#### RECORD SET
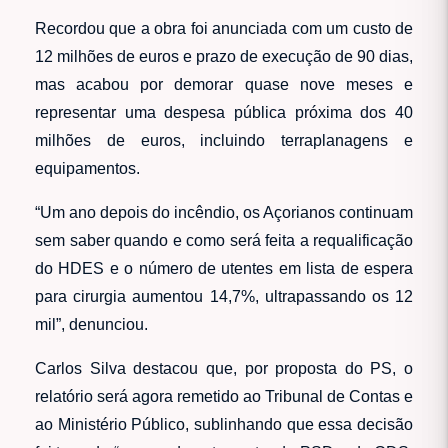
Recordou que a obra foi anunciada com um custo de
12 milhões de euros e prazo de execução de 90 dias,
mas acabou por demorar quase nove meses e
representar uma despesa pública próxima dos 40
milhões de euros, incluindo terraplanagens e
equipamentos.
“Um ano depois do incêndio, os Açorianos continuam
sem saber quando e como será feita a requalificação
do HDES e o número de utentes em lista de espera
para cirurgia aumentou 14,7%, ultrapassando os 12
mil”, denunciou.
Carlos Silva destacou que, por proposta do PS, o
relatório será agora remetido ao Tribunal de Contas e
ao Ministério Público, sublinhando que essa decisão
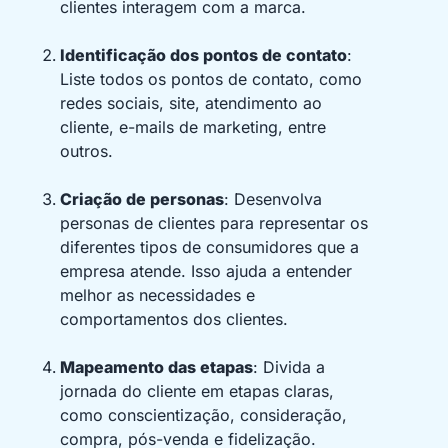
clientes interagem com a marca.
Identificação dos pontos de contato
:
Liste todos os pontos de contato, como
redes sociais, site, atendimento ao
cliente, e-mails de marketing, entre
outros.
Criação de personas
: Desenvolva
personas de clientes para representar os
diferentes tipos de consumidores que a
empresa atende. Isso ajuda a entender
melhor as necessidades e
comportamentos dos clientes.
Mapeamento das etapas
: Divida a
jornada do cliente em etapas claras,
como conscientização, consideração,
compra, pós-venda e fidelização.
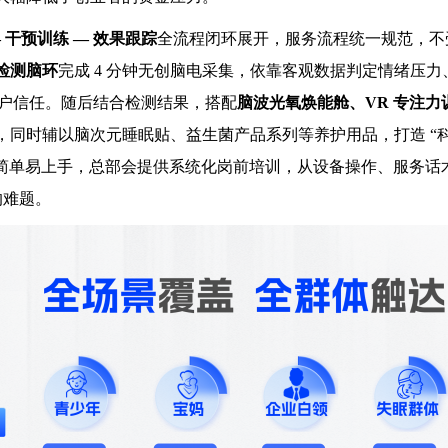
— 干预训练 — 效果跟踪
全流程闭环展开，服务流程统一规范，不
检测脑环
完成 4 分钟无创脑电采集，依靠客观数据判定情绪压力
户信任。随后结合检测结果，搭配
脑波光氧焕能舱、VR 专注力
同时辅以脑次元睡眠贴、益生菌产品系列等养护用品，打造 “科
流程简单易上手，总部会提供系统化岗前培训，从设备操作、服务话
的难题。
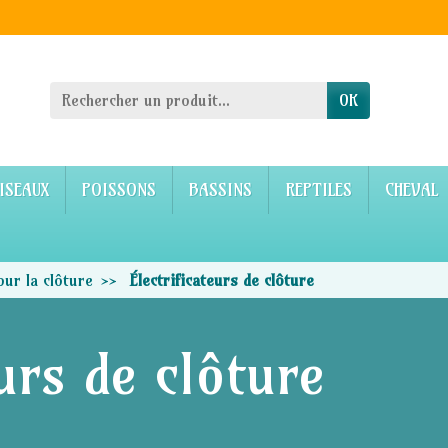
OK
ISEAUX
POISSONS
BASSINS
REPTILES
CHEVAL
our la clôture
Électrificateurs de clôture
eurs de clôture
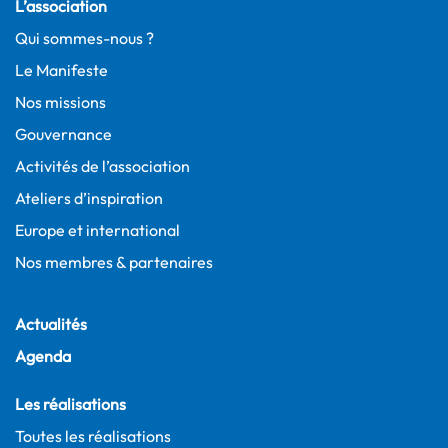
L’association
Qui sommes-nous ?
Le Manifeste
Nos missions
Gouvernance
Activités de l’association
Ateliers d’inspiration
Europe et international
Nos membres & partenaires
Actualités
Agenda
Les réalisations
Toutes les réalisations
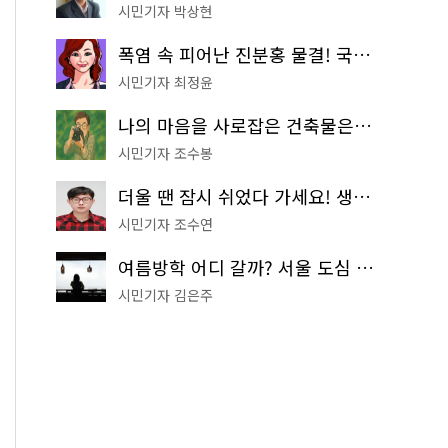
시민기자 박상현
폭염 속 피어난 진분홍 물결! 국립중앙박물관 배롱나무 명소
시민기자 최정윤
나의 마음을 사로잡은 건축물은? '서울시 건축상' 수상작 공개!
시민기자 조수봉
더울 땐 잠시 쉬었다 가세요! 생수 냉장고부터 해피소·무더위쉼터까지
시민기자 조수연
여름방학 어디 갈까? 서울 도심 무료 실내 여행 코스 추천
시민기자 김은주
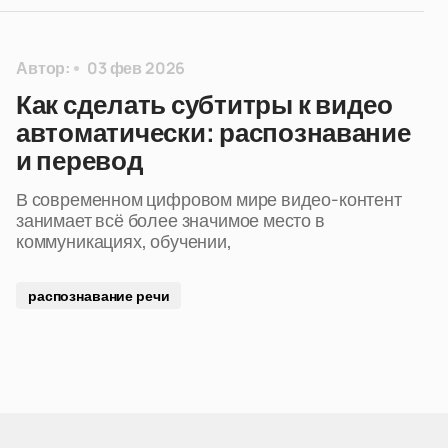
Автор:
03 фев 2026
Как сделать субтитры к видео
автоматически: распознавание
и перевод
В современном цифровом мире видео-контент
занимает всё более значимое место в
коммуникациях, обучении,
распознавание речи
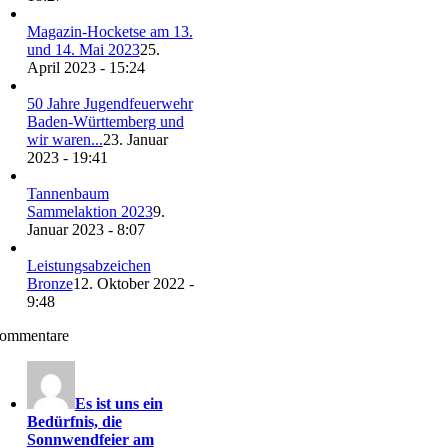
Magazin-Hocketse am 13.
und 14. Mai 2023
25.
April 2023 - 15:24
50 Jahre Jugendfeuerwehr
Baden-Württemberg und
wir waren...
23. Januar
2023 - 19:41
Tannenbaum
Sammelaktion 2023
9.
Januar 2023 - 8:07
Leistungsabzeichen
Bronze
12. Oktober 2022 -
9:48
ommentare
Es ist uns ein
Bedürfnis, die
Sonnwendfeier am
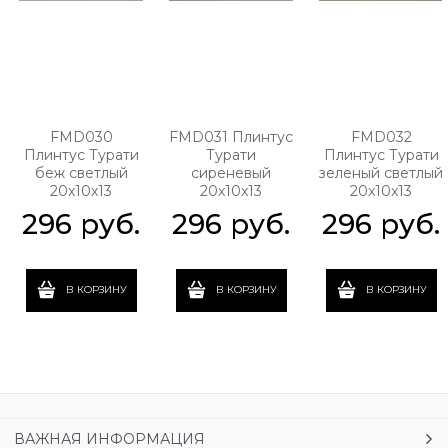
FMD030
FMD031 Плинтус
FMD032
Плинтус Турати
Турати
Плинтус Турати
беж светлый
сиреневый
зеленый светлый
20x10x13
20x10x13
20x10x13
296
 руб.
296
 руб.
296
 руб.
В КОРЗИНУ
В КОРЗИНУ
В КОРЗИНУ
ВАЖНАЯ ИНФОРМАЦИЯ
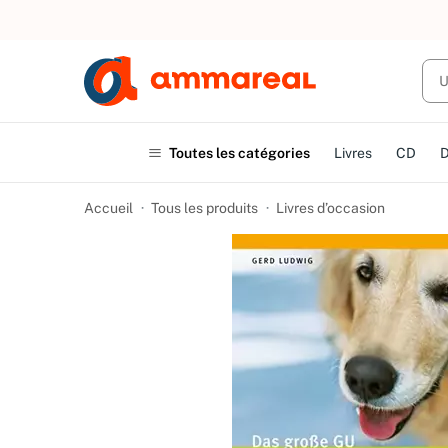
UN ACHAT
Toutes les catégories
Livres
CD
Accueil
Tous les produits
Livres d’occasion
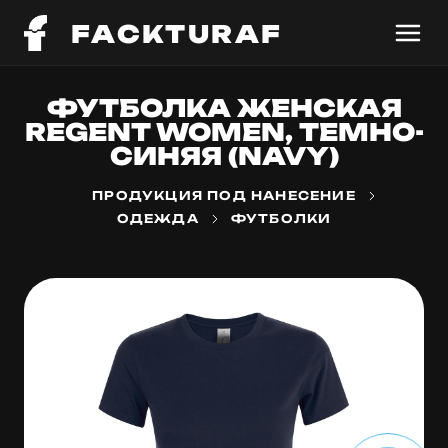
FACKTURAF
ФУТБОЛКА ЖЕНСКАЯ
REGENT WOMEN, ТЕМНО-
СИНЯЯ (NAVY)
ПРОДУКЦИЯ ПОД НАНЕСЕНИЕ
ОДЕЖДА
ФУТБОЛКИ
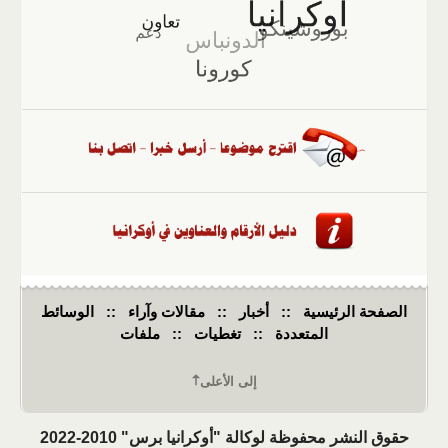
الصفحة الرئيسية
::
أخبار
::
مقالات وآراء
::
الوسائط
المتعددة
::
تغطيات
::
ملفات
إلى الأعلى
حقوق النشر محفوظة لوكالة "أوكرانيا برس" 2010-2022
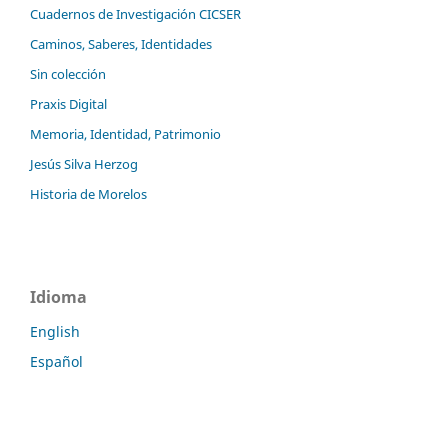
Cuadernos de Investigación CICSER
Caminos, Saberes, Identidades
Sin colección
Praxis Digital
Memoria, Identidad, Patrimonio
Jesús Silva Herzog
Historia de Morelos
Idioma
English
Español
########
# WORK INSTRUCTION:
All lines with the word "euros" must be located in the data and copied.

# ANSWER TO THE EXERCISE:
12 milhões de euros e prazo de execução de 90 dias,
milhões de euros, incluindo terraplanagens e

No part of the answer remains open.